For more information about the underlying index, including historical performance information, see the accompanying preliminary pricing supplement.

 

Risk Considerations

The risks set forth below are discussed in more detail in the “Summary Risk Factors” section in the accompanying preliminary pricing supplement. Please review those risk factors carefully prior to making an investment decision.

 

·You may lose a significant portion or all of your investment.

·You will not receive any contingent coupon payment for any quarter in which the closing level of the underlying index is less than the downside threshold level on the related valuation date.

·The initial index level, which has been set on the strike date, may be higher than the closing level of the underlying index on the pricing date.

·Higher contingent coupon rates are associated with greater risk.

·You may not be adequately compensated for assuming the downside risk of the underlying index.

·The securities may be automatically called prior to maturity, limiting your opportunity to receive contingent coupon payments.

·The securities offer downside exposure to the underlying index, but no upside exposure to the underlying index.

·The performance of the securities will depend on the closing level of the underlying index solely on the relevant valuation dates, which makes the securities particularly sensitive to the volatility of the underlying index.

·The securities are subject to the credit risk of Citigroup Global Markets Holdings Inc. and Citigroup Inc.

·The securities will not be listed on any securities exchange and you may not be able to sell them prior to maturity.

·The estimated value of the securities on the pricing date, based on CGMI’s proprietary pricing models and Citigroup Global Markets Holdings Inc.’s internal funding rate, will be less than the issue price.

·The estimated value of the securities would be lower if it were calculated based on Citigroup Global Market Holdings Inc.’s secondary market rate.

·The estimated value of the securities is not an indication of the price, if any, at which Citigroup Global Market Inc. or any other person may be willing to buy the securities from you in the secondary market.
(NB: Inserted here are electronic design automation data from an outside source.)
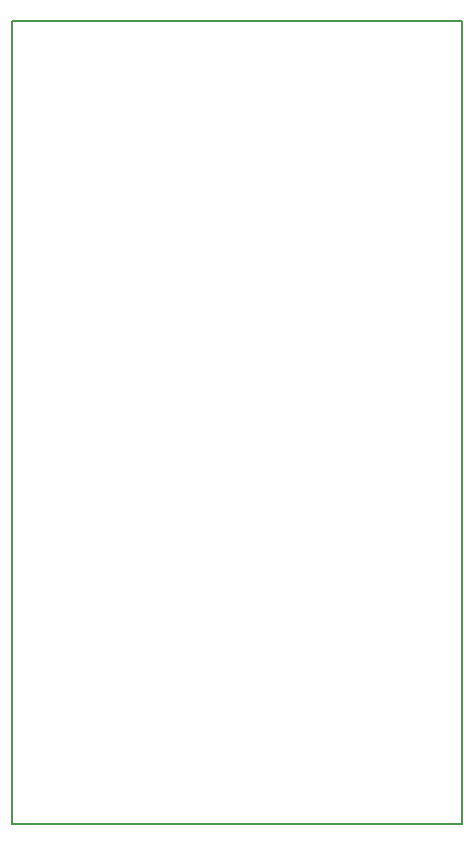
<source format=gbr>
%TF.GenerationSoftware,KiCad,Pcbnew,8.0.7*%
%TF.CreationDate,2025-01-23T07:46:30-08:00*%
%TF.ProjectId,plex-loader,706c6578-2d6c-46f6-9164-65722e6b6963,rev?*%
%TF.SameCoordinates,Original*%
%TF.FileFunction,Profile,NP*%
%FSLAX46Y46*%
G04 Gerber Fmt 4.6, Leading zero omitted, Abs format (unit mm)*
G04 Created by KiCad (PCBNEW 8.0.7) date 2025-01-23 07:46:30*
%MOMM*%
%LPD*%
G01*
G04 APERTURE LIST*
%TA.AperFunction,Profile*%
%ADD10C,0.200000*%
%TD*%
G04 APERTURE END LIST*
D10*
X50000000Y-50000000D02*
X88050400Y-50000000D01*
X88050400Y-117975400D01*
X50000000Y-117975400D01*
X50000000Y-50000000D01*
M02*

</source>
·The value of the securities prior to maturity will fluctuate based on many unpredictable factors.

·Immediately following issuance, any secondary market bid price provided by Citigroup Global Market Inc., and the value that will be indicated on any brokerage account statements prepared by Citigroup Global Market Inc. or its affiliates, will reflect a temporary upward adjustment.
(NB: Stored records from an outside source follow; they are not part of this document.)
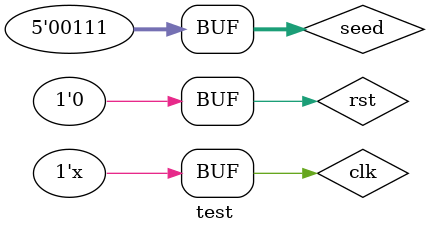
<source format=v>
`timescale 1ns / 1ps


module test;

	// Inputs
	reg clk;
	reg rst;
	reg [4:0] seed;

	// Outputs
	wire [4:0] data;

	// Instantiate the Unit Under Test (UUT)
	fib_lfsr uut (
		.clk(clk), 
		.rst(rst), 
		.data(data), 
		.seed(seed)
	);
	always begin #0.5 clk=~clk; end
	initial begin
		// Initialize Inputs
		clk = 0;
		rst = 0;
		seed = 0;

		// Wait 100 ns for global reset to finish
		#100;
      #1 seed = 5'b00111;
		#1 rst = 1'b1;
		#1 rst =1'b0;
		// Add stimulus here

	end
      
endmodule


</source>
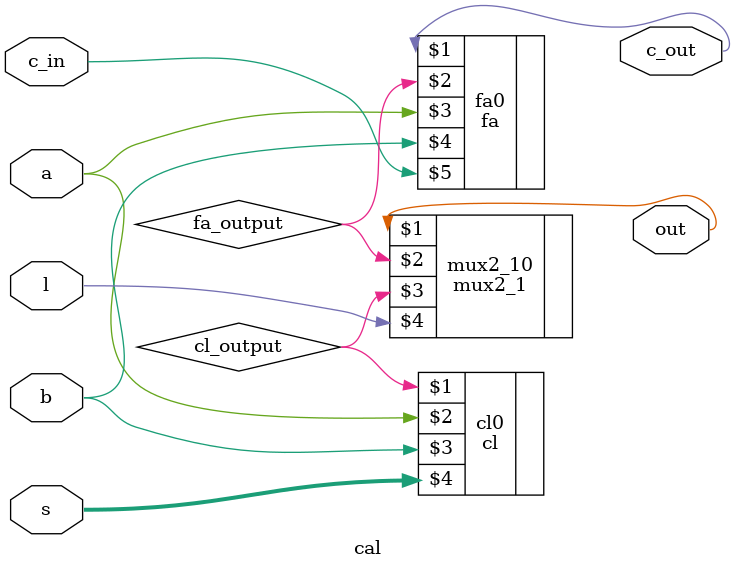
<source format=v>
module cal(output wire out, c_out, input wire a, b, l, c_in, input wire [1:0] s);

//Declaraci�n de conexiones internas
wire  cl_output, fa_output;

cl cl0 (cl_output, a, b, s);
fa fa0 (c_out, fa_output, a, b, c_in);

mux2_1 mux2_10 (out, fa_output, cl_output, l);

endmodule
</source>
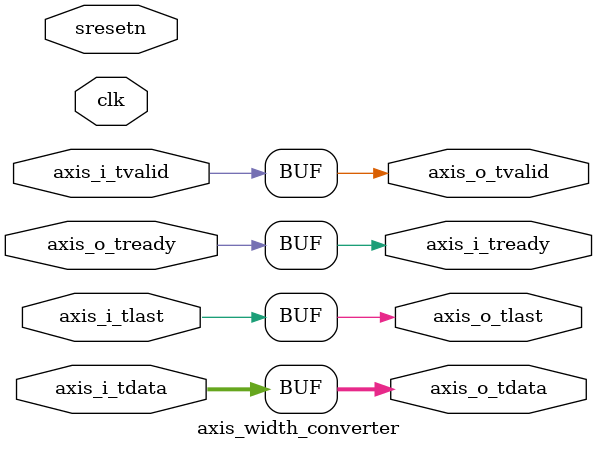
<source format=sv>

module axis_width_converter
#(
	parameter AXIS_I_BYTES = 1,
	parameter AXIS_O_BYTES = 1,
	parameter MSB_FIRST = 0
) (
	input clk,
	input sresetn,

	// Input
	output                       axis_i_tready,
	input                        axis_i_tvalid,
	input                        axis_i_tlast,
	input [(AXIS_I_BYTES*8)-1:0] axis_i_tdata,

	// Output
	input                         axis_o_tready,
	output                        axis_o_tvalid,
	output                        axis_o_tlast,
	output [(AXIS_O_BYTES*8)-1:0] axis_o_tdata
);
	generate
		if (AXIS_I_BYTES == AXIS_O_BYTES) begin
			// Simple pass through
			assign axis_i_tready = axis_o_tready;
			assign axis_o_tvalid = axis_i_tvalid;
			assign axis_o_tlast = axis_i_tlast;
			assign axis_o_tdata = axis_i_tdata;
		end else begin
			//assert property (@(posedge clk) AXIS_I_BYTES >= AXIS_O_BYTES);
			//assert property (@(posedge clk) AXIS_I_BYTES % AXIS_O_BYTES == 0);

			localparam integer AXIS_W_BYTES = AXIS_I_BYTES > AXIS_O_BYTES? AXIS_I_BYTES : AXIS_O_BYTES;
			localparam integer AXIS_N_BYTES = AXIS_I_BYTES > AXIS_O_BYTES? AXIS_O_BYTES : AXIS_I_BYTES;

			localparam integer CTR_MAX = (AXIS_W_BYTES / AXIS_N_BYTES);

			localparam integer CTR_WIDTH = CTR_MAX == 1? 1 : $clog2(CTR_MAX);
		/* verilator lint_off WIDTH */
			localparam CTR_HIGH = CTR_MAX-1;


			reg [1:0] state;
			localparam CAPTURE = 2'b00;
			localparam OUTPUT = 2'b01;

			reg [CTR_WIDTH-1:0] ctr;

			reg axis_i_tlast_latch;
			reg [(AXIS_W_BYTES*8)-1:0] axis_i_tdata_latch;

			assign axis_i_tready = (state == CAPTURE);
			assign axis_o_tvalid = (state == OUTPUT);
			assign axis_o_tlast = (ctr == CTR_HIGH) && axis_i_tlast_latch;


			if (AXIS_I_BYTES > AXIS_O_BYTES) begin
				// Unpacker
				if (MSB_FIRST) begin
					assign axis_o_tdata = axis_i_tdata_latch[((CTR_HIGH-ctr)+1)*(AXIS_O_BYTES*8)-1 -: (AXIS_O_BYTES*8)];
				end else begin
					assign axis_o_tdata = axis_i_tdata_latch[(ctr+1)*(AXIS_O_BYTES*8)-1 -: (AXIS_O_BYTES*8)];
				end

				always @(posedge clk)
				begin
					if (sresetn == 0)
					begin
						state <= CAPTURE;
					end else begin
						case(state)
							CAPTURE: begin
								if (axis_i_tvalid) begin
									state <= OUTPUT;
									ctr <= 0;
									axis_i_tdata_latch <= axis_i_tdata;
									axis_i_tlast_latch <= axis_i_tlast;
								end
							end
							OUTPUT: begin
								if (axis_o_tready) begin
									ctr <= ctr + 1;
									if(ctr == CTR_HIGH) begin
										state <= CAPTURE;
										axis_i_tlast_latch <= 0;
									end
								end
							end
						default : state <= CAPTURE;
						endcase;
					end
				end
			end else begin
				// Packer
				assign axis_o_tdata = axis_i_tdata_latch;

				always @(posedge clk)
				begin
					if (sresetn == 0)
					begin
						state <= CAPTURE;
						ctr <= 0;
						axis_i_tdata_latch <= 0;
					end else begin
						case(state)
							CAPTURE: begin
								if (axis_i_tvalid) begin
									if (ctr == CTR_HIGH) begin
										state <= OUTPUT;
									end else begin
										ctr <= ctr + 1;
									end
									if (MSB_FIRST) begin
										axis_i_tdata_latch[((CTR_HIGH-ctr)+1)*(AXIS_I_BYTES*8)-1 -: (AXIS_I_BYTES*8)] <= axis_i_tdata;
									end else begin
										axis_i_tdata_latch[(ctr+1)*(AXIS_I_BYTES*8)-1 -: (AXIS_I_BYTES*8)] <= axis_i_tdata;
									end
									// The special case is if we get tlast early
									// If this is the case, we go to output anyway, the upper bits will be zeroes
									// We need to set the counter to CTR_HIGH in order to make axis_o_tlast work correctly
									if (axis_i_tlast) begin
										axis_i_tlast_latch <= 1;
										ctr <= CTR_HIGH;
										state <= OUTPUT;
									end
								end
							end
							OUTPUT: begin
								if (axis_o_tready) begin
									ctr <= 0;
									state <= CAPTURE;
									axis_i_tdata_latch <= 0;
									axis_i_tlast_latch <= 0;
								end
							end
						default : state <= CAPTURE;
						endcase;
					end
				end
			end
		end
	endgenerate
endmodule
	/* verilator lint_on WIDTH */

</source>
·Citigroup Global Market Holdings Inc.’s offering of the securities does not constitute a recommendation of the underlying index.

·Governmental regulatory actions, such as sanctions, could adversely affect your investment in the securities.

·The level of the underlying index may be adversely affected by Citigroup Global Market Holdings Inc.’s or its affiliates’ hedging and other trading activities.

·Citigroup Global Market Holdings Inc. and its affiliates may have economic interests that are adverse to yours as a result of the business activities of Citigroup Global Market Holdings Inc.’s affiliates.

·The calculation agent, which is an affiliate of Citigroup Global Market Holdings Inc., will make important determinations with respect to the securities.

·Adjustments to the underlying index may affect the value of your securities.

·The U.S. federal tax consequences of an investment in the securities are unclear.

 

Tax Considerations

You should review carefully the discussion in the accompanying preliminary pricing supplement under the heading “United States Federal Tax Considerations” concerning the U.S. federal tax consequences of an investment in the securities, and you should consult your tax adviser.